Roth accounts are different from traditional retirement accounts in three principal ways:
When you contribute to a Roth, there is no immediate tax deferral.
When you take money out of a Roth, there is no tax payable.
There is no required distribution from a Roth during the owner's lifetime.
We'll call a Roth account "the land of no tax".
There are two ways to get money into a Roth account.
Option 1: Contributing, up to certain modest limits. For a Roth IRA, you can contribute $6,000 annually ($7,000 if you are 50 or older) -- but only below certain income levels. (There's more here.) If your company has a Roth 401k, you can contribute up to $20,500 annually ($27,000 if you are 50). So, building a large balance in a Roth takes years. But if your tax bracket is not high, a Roth contribution may make sense.
Option 2: Roth conversions. Here's how you can contribute large amounts -- but at a cost. At any time, you can "convert" (move) an unlimited amount from a traditional retirement account to a Roth. The downside: the amount converted is fully taxable that year as ordinary income. The upside: it will never be taxed again.
There are a number of situations where a Roth contribution or conversion may make sense. We have created a 3-page paper. Email me and I'll send it to you.
Here are two examples:
- You are retired but yet to start distributions from your retirement accounts, required from age 72. If you have a few years with low projected taxable income, doing a Roth conversion creates tax in a low bracket. Otherwise, you will distribute it later from your traditional retirement accounts at what may be a higher bracket.

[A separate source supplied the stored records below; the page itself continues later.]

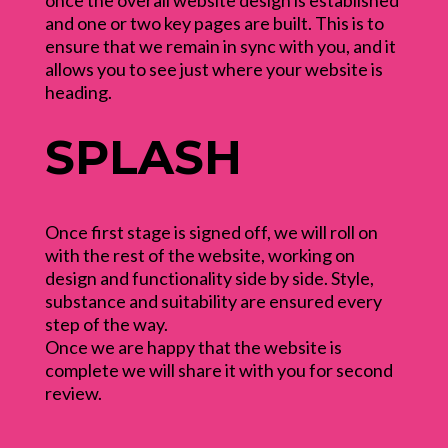
once the overall website design is established
and one or two key pages are built. This is to
ensure that we remain in sync with you, and it
allows you to see just where your website is
heading.
SPLASH
Once first stage is signed off, we will roll on
with the rest of the website, working on
design and functionality side by side. Style,
substance and suitability are ensured every
step of the way.
Once we are happy that the website is
complete we will share it with you for second
review.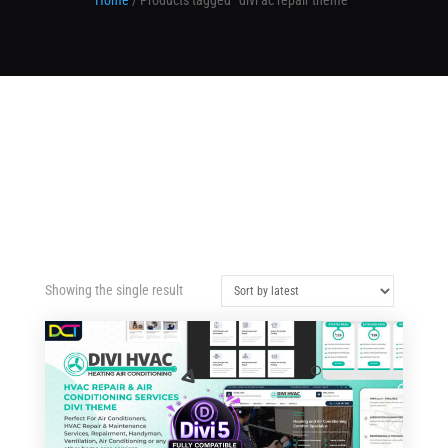
Home
/ Products tagged “divi ac repair theme”
Showing the single result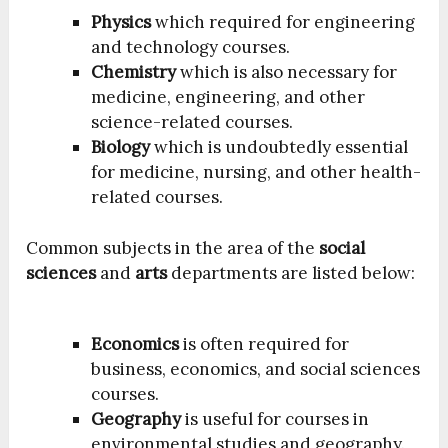
Physics
which required for engineering
and technology courses.
Chemistry
which is also necessary for
medicine, engineering, and other
science-related courses.
Biology
which is undoubtedly essential
for medicine, nursing, and other health-
related courses.
Common subjects in the area of the
social
sciences
and
arts
departments are listed below:
Economics
is often required for
business, economics, and social sciences
courses.
Geography
is useful for courses in
environmental studies and geography.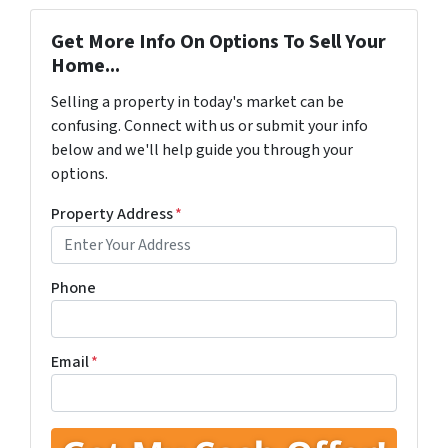
Get More Info On Options To Sell Your
Home...
Selling a property in today's market can be
confusing. Connect with us or submit your info
below and we'll help guide you through your
options.
Property Address
*
Phone
Email
*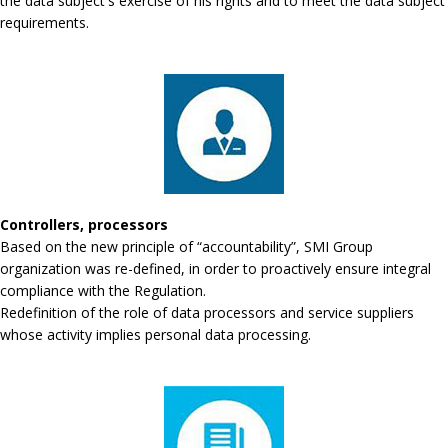
the data subject's exercise of his rights and to meet the data subject
requirements.
Controllers, processors
Based on the new principle of “accountability”, SMI Group
organization was re-defined, in order to proactively ensure integral
compliance with the Regulation.
Redefinition of the role of data processors and service suppliers
whose activity implies personal data processing.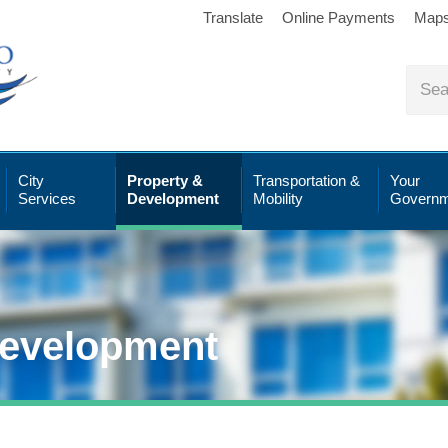
Translate
Online Payments
Map
City
Property &
Transportation &
Your
Services
Development
Mobility
Governm
Development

- Your tax rate is eventually headed higher and the stock market has swooned. Moving 1,000 shares of stock into a Roth when the shares have fallen 25% costs you 25% less tax. Then you wait for the market to eventually rebound. All of that appreciation is tax-free.
Getting a significant balance into a Roth account is not easy. It takes time, inflates your tax bill, or both. But, once assets are within a Roth account, they will never be taxed again. If you think your tax rate may be higher in the future, think about loading up a Roth.